Video report by ITV News Political Correspondent Libby Wiener
Pressure is building on Theresa May to resign as prime minister as she prepares to meet - for what could be the final time - with the chair of the 1922 Committee.
The resignation of one-time-ally Andrea Leadsom as leader of the Commons seems to have been the final blow but other Tories have been lining up to criticise her.
When asked if she should resign, Conservative former deputy prime minister Lord Michael Heseltine responded: "Well, she's gone.
"I mean have no illusions, she's sitting in Number 10 with no Cabinet, no friends, no party, no majority and no time."
It was amending her Withdrawal Agreement Bill (WAB) to include an option of a second referendum which appears to have spelled the end for Mrs May and the chances of it passing are possibly as doomed as her premiership.
Asked whether she intended to push ahead with it her spokesman would merely said that she hoped Parliament would find a way to deliver Brexit.
When she meets with 1922 Committee chair Sir Graham Brady on Friday he is expected to present her with an ultimatum from her MPs.
Their demands will include that she drops her WAB completely and that she resigns as party leader by the end June in order to spark a leadership election, It has been reported.
The WAB, which was due to be presented to the House of Commons on Thursday, [**was postponed by a government whip**](http://Lord Michael Heseltine is asked if Theresa May should resign) standing in for Mrs Leadsom who resigned on Wednesday evening.
ITV News Political Correspondent Libby Wiener says "whether Mrs May's WAB will ever see the light of day is the subject of intense speculation".
She added: "The fact that the government pulled it widely seen as a signal that Mrs May herself is now on the way out."
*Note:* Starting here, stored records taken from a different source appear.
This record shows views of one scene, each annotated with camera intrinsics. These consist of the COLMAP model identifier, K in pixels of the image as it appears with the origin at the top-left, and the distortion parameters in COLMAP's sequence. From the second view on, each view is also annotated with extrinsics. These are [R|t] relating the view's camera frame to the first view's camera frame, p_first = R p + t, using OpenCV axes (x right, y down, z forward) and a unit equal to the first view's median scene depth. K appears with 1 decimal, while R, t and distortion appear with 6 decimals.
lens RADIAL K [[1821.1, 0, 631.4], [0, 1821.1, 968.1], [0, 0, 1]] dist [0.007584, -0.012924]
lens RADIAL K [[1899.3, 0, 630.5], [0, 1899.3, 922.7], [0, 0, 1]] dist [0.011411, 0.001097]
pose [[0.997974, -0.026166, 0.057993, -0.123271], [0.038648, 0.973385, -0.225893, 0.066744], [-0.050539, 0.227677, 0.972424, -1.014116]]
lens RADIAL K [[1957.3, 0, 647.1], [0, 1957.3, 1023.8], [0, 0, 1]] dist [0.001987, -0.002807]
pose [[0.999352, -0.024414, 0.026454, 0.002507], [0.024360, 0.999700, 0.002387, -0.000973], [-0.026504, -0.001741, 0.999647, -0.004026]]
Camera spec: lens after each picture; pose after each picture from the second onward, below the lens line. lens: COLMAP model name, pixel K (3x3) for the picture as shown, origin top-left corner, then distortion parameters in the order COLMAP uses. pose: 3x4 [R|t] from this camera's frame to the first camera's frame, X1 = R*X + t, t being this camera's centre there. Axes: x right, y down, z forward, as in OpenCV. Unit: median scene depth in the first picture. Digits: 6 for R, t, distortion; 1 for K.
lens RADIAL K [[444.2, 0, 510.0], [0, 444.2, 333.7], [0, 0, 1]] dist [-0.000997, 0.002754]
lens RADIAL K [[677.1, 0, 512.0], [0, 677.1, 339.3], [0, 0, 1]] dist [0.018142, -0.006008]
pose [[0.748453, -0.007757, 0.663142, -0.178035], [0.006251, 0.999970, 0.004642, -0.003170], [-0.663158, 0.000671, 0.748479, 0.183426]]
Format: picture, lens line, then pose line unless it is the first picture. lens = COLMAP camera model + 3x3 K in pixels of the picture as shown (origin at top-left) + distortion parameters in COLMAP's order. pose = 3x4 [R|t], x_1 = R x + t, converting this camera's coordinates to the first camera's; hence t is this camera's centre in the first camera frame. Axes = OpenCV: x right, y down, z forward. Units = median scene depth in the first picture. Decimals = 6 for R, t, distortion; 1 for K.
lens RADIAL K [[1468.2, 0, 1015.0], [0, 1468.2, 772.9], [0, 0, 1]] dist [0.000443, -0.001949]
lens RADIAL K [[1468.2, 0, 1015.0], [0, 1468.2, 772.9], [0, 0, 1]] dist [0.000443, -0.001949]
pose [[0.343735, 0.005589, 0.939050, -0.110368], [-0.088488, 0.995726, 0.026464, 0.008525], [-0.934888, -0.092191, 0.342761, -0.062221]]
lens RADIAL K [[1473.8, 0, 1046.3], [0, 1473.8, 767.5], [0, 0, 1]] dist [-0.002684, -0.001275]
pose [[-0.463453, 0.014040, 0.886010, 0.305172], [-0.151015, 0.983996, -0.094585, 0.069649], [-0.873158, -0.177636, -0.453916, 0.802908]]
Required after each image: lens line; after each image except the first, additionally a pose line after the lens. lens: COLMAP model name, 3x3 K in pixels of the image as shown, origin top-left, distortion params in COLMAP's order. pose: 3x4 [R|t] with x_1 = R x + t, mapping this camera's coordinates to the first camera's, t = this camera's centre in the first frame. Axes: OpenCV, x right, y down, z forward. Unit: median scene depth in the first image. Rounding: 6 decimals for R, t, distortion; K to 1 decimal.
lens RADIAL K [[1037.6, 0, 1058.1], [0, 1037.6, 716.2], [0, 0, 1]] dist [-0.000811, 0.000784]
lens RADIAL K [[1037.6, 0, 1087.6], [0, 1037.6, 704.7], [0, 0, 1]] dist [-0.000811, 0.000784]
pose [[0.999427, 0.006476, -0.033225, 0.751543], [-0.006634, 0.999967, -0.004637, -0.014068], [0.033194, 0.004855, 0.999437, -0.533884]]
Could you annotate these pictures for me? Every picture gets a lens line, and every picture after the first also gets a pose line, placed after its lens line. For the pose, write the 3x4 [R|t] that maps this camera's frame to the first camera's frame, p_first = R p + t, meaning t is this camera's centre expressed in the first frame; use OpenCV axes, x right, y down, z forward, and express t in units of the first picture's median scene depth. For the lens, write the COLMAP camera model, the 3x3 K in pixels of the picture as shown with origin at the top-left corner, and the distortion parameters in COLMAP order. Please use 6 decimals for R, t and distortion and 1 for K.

Mrs Leadsom said she has no doubts resigning over the WAB was the right decision for her but added "of course it's for the prime minister to decide what's right for her and for the country".
But Conservative MP John Whittingdale, who backed Mrs May in March, said now is the right time for her to go.
He said: "It is a feeling of frustration and in a sense just disbelief that she seems not to have got the message that actually we have to make a new start."